Red Hat Bugzilla – Bug 496248
When the network is initialized by e1000e driver, I lose connection to the IPMI card
Last modified: 2012-01-20 18:26:46 EST
Description of problem:
The card still responds correctly using the proprietary Supermicro tools, and also with ipmitool. Just not remotely.
Version-Release number of selected component (if applicable):
e1000e: Intel(R) PRO/1000 Network Driver - 0.3.3.3-k4
Motherboard SuperMicro and SuperMicro IPMI card
Steps to Reproduce:
1. Start CentOS 5.3
2. Remote connection with OpenIPMI tool
Actual results: Non functional
If I understand it correctly, this is kernel problem.
The report is corrrect. I see the same problem with Supermicro server PDSMI+ motherboard and AOC-IPMI20-E IPMI card. I already had the IPMI card returned and replaced in vain... When rebooting an older kernel (2.6.18-92.1.18.el5xen), the IPMI starts working again.

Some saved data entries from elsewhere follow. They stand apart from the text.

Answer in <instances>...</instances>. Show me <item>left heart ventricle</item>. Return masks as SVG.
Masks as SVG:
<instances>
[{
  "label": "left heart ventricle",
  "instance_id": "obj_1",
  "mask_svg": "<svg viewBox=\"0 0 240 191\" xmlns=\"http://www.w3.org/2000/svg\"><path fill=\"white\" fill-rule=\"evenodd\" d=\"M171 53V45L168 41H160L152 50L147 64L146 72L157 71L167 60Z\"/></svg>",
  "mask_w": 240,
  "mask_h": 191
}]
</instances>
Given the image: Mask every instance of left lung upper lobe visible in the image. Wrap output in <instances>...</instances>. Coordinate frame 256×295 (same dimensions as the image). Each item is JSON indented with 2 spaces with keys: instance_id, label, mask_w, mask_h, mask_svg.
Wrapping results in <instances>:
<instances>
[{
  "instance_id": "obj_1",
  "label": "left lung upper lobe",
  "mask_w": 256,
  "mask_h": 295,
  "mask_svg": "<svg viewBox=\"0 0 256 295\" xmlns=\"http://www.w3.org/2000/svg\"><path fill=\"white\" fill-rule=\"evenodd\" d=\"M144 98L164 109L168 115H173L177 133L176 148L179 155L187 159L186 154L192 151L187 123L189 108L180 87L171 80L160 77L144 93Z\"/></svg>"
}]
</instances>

See commit eb7c3adb1ca92450870dbb0d347fc986cd5e2af4 that is included in kernel patch-2.6.28-rc5-git2. This should urgently be back ported to 2.6.18 and noted in the errata.

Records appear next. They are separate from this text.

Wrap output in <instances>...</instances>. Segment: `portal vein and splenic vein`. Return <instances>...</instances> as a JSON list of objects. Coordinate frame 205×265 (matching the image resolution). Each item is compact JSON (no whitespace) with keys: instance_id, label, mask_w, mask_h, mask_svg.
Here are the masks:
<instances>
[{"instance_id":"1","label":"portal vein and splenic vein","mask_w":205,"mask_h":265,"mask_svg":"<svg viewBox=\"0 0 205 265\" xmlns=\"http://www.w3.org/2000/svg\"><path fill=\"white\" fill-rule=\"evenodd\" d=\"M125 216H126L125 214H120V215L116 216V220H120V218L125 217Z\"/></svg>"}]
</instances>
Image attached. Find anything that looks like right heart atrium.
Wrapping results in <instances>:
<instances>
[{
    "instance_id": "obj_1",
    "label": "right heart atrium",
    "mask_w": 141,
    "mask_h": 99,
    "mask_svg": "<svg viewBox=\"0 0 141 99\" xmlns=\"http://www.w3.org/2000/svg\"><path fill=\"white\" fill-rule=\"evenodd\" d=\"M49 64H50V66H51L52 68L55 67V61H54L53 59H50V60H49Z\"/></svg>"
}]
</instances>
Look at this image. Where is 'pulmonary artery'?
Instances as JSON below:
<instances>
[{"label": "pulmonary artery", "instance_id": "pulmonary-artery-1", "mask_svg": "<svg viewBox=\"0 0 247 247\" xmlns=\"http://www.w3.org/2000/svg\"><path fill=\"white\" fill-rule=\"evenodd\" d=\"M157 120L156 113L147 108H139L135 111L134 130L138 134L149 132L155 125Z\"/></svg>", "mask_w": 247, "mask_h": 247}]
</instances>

What is the current status? Will the fix for this issue be included in the next kernel for RHEL?
I continue with the same problem and with the last kernel.
Kernel 2.6.18-128.1.14.el5xen still seems to contain the broken driver version 0.3.3.3-k4. So I guess nothing has changed to it.
Work-around in http://bugs.centos.org/view.php?id=3477
I'm actually seeing this behavior with with 2.6.18-164.el5.x86_64, the bnx2 driver that comes with it (1.9.3 I believe), and the Dell R710 platform.
The system comes up just fine with SOL over IPMI and as soon as the bnx2 driver takes over I lose IPMI. If I ssh to the machine and /sbin/reboot, as soon as the driver is unloaded, IPMI comes back.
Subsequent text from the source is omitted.